_What to work on_
(A) In the "Second Sight" article, who directed the episode?
(B) Reproduce the part of the "Second Sight" article that begins at the words "Guest appearances" and stops after "he first thinks.".
(C) Resume the "Second Sight" article after its final sentence, carrying on in the same style.

_Source extract_
:::

- Episode no.: Season 2 Episode 9
- Directed by: Alexander Singer
- Story by: Mark Gehred-O'Connell
- Teleplay by: Mark Gehred-O'Connell; Ira Steven Behr; Robert Hewitt Wolfe;
- Production code: 429
- Original air date: November 22, 1993

Guest appearances
- Salli Elise Richardson as Fenna / Nidell; Richard Kiley as Gideon Seyetik;

Episode chronology
| ← Previous "Necessary Evil" | Next → "Sanctuary" |
- Star Trek: Deep Space Nine season 2

= Second Sight (Star Trek: Deep Space Nine) =

"Second Sight" is the 29th episode of the American science fiction television series Star Trek: Deep Space Nine. It is the ninth episode of the second season.

Set in the 24th century, the series follows the adventures on Deep Space Nine, a space station located near a stable wormhole between the Alpha and Gamma quadrants of the Milky Way Galaxy, near the planet Bajor. In this episode, station commander Benjamin Sisko develops feelings for a woman visiting the station, but there is more to her than he first thinks.

:::

_Data under study_
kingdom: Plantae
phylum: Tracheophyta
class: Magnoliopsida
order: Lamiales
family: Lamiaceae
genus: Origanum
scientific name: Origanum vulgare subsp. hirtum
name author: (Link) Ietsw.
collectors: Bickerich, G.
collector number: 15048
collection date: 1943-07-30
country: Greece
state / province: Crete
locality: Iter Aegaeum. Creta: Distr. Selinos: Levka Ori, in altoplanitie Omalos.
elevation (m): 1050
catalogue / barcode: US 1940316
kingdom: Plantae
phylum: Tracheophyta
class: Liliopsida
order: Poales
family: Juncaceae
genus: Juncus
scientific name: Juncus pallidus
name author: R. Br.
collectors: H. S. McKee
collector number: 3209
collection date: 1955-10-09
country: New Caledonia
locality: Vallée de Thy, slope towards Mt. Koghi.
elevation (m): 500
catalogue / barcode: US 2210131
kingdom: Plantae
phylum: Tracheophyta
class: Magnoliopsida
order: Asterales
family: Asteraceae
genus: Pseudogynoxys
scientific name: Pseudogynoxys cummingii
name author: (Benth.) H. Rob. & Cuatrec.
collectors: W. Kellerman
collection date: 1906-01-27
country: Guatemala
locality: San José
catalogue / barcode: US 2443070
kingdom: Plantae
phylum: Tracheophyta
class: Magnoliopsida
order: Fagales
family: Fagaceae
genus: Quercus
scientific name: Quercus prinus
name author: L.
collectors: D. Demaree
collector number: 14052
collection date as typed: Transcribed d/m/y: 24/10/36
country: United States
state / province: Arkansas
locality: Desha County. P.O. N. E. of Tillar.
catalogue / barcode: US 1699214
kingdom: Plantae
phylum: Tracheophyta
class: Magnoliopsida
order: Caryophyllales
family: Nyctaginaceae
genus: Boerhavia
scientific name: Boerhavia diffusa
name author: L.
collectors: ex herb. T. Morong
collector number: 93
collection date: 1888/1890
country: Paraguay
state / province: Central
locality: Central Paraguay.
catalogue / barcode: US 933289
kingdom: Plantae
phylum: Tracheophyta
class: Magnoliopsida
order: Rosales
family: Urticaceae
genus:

:::

_Answer list_
(A) Alexander Singer

(B)
Guest appearances
- Salli Elise Richardson as Fenna / Nidell; Richard Kiley as Gideon Seyetik;

Episode chronology
| ← Previous "Necessary Evil" | Next → "Sanctuary" |
- Star Trek: Deep Space Nine season 2

= Second Sight (Star Trek: Deep Space Nine) =

"Second Sight" is the 29th episode of the American science fiction television series Star Trek: Deep Space Nine. It is the ninth episode of the second season.

Set in the 24th century, the series follows the adventures on Deep Space Nine, a space station located near a stable wormhole between the Alpha and Gamma quadrants of the Milky Way Galaxy, near the planet Bajor. In this episode, station commander Benjamin Sisko develops feelings for a woman visiting the station, but there is more to her than he first thinks.

(C)
==Plot==
While stargazing on the station's Promenade level at night, Sisko meets a woman named Fenna. After a brief conversation, Sisko finds she has left him without a word. Later, when the two meet again, Sisko takes Fenna on a tour of the station, and they rapidly fall in love. It is the first spark of romance he has felt since the death of his wife Jennifer four years earlier. However, Fenna is evasive when Sisko asks her about her life. Fearing that she may be in trouble, Sisko asks security chief Odo to check on her, but Odo can find no record of anyone meeting her description on the station.

Meanwhile, the renowned but egomaniacal terraformer Gideon Seyetik is visiting Deep Space Nine en route to his next project. The project, which he considers his magnum opus, is to re-ignite a dying star so that planets orbiting it can support life; the plan is to send an unmanned vessel carrying the necessary fuel on a collision course with the star.

Seyetik invites the senior staff of Deep Space Nine for dinner on board the Prometheus, the ship escorting him on his mission. He introduces his wife, Nidell, who looks exactly like Fenna. After dinner, Sisko privately converses with Nidell; however, she acts as if she has never met him before. Later that evening, Fenna appears at Sisko's quarters; she claims to know nothing about Nidell. As she is kissing Sisko, she suddenly vanishes into a beam of energy.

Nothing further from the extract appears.